Die notwendige Aufklärung über den heutigen Mythos , daß der Westen gegen den islamistischen Terror kämpfen würde , eine ideologische Fassade , hinter der verborgen wird, daß er diesen selbst geschaffen hat und in Partnerschaft mit der Türkei und Saudiarabien diesen als neue Ordnungsmacht des Nahen und Mittleren Ostens aufbaut, wird hintertrieben. Stattdesen wird aus Aufklärung eine Parodie gemacht: Die Linke soll sich mit der absurden Theorie lächerlich machen, daß der islamistische Terror gar nicht existieren würde.

Mehr noch , die ursprüngliche Aufklärung über 9/11 wird in eine Antiaufklärung transformiert, die mit Denkverboten operiert:

Große Teile der Friedensbewegung, Menschenrechtsorganisationen und Gegner des Rassismus haben den Mythos des islamistischen Terrorismus verinnerlicht.
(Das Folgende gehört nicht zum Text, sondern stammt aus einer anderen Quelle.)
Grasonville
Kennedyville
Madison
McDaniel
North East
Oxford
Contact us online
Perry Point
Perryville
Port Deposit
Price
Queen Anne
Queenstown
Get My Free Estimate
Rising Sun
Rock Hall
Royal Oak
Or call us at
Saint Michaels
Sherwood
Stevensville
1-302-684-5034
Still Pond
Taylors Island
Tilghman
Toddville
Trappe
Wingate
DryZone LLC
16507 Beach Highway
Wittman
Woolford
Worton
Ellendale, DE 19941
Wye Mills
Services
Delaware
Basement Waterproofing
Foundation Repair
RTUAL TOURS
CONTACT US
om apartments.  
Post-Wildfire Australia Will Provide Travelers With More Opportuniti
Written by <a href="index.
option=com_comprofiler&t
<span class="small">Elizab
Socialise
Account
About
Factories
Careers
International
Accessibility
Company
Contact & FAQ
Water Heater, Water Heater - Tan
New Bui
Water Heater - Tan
Zwar beanstanden sie Ausschreitungen im Krieg gegen den Terrorismus, bezweifeln aber nicht die Existenz der terroristischen Gefahr. Die Friedensbewegung ist daher nicht in der Lage, Politiker als Lügner zu entblößen, wenn sie den Krieg gegen Afghanistan als eine Antwort auf 9/11 darstellen. Menschenrechtsorganisationen, die den Mythos verinnerlicht haben, akzeptieren damit die Notwendigkeit der Terrorbekämpfung und die Notwendigkeit der staatlichen Überwachung.  Gegner des Rassismus können nicht Islamophobie erfolgreich bekämpfen, solange sie den Mythos des islamistischen Terrorismus akzeptieren. Diese Selbstverstümmelung beruht weitgehend auf der Verinnerlichung des Mythos.

Wenn man den islamistischen Terrorismus für real hält , steht man automatisch auf der anderen Seite und ist für staatliche Überwachung und Terrorbekämpfung. Hier wird das Verbot ausgesprochen, die Realität wahrzunehmen, daß es islamistischen Terrorismus gibt. Wenn man das tut, ist man ein psychologischer Fall , der auf Grund von verinnerlichten Mythen Parteigänger des Überwachungsstaates und Rasisst ist.
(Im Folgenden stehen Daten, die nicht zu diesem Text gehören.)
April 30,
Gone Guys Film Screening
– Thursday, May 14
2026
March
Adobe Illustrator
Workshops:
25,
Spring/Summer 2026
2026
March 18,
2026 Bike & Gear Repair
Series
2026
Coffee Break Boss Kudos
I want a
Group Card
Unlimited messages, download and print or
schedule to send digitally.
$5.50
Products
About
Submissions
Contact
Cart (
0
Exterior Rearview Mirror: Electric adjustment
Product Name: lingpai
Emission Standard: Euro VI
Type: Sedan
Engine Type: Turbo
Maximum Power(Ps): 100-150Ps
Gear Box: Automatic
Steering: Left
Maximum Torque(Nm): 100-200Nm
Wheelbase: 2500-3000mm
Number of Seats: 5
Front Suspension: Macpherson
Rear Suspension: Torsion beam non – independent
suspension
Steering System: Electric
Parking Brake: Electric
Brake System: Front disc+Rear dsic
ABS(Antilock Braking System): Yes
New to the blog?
Dies ist eine gefährliche Argumentation, weil sie an das linke Gewissen appeliert ( keiner will Parteigänger des Überwachungsstaates sein) und mit Angst  operiert: „Wenn du die Existenz der terroristischen Gefahr nicht bezweifelst, hast du einen Mythos verinnerlicht“. Elias Davidson maßt sich an, in einer politischen Auseinadersetzung, die normalerwesie auf der Ebene des Verstandes abläuft, als Psychoanalytiker  aufzutreten,  indem er diese Ebene verläßt  und eine Diagnose über das Unbewußte seines Gegenübers aufstellt: Verinnerlichung eines Mythos. Wer diese Anmaßung nicht zurückweist und sich das zu Herzen nimmt, kann jetzt nicht mehr unvoreingenommen die Realität wahrnehmen. Meine linke Identität kann ich nur aufrechterhalten, wenn ich die Existenz der terroristischen Gefahr leugne. Eine Tabuzone für das freie Denken ist errichtet worden.  Man folgt einer verordneten Blindheit gegen die reale Gefahr des islamistischen Terrorismus um seine linke Identität aufrechtzuerhalten, oder um weiter die Anerkennung des „großen Theoretikers“ Elias Davidson zu genießen.

Konsequenz ist eine affirmative Haltung gegenüber dem Islamismus. Wir waren erschrocken, diese bei einer ansonsten aufklärerischen Gruppe der Arbeiterfotografie feststellen zu müssen, die Krosta.TV mit seiner Werbung für den Salafismus verteidigte.

 Elias Davidson ist Mitglied bei den Freidenkern und seine politische Praxis ist nicht weniger antiemanzipatorisch.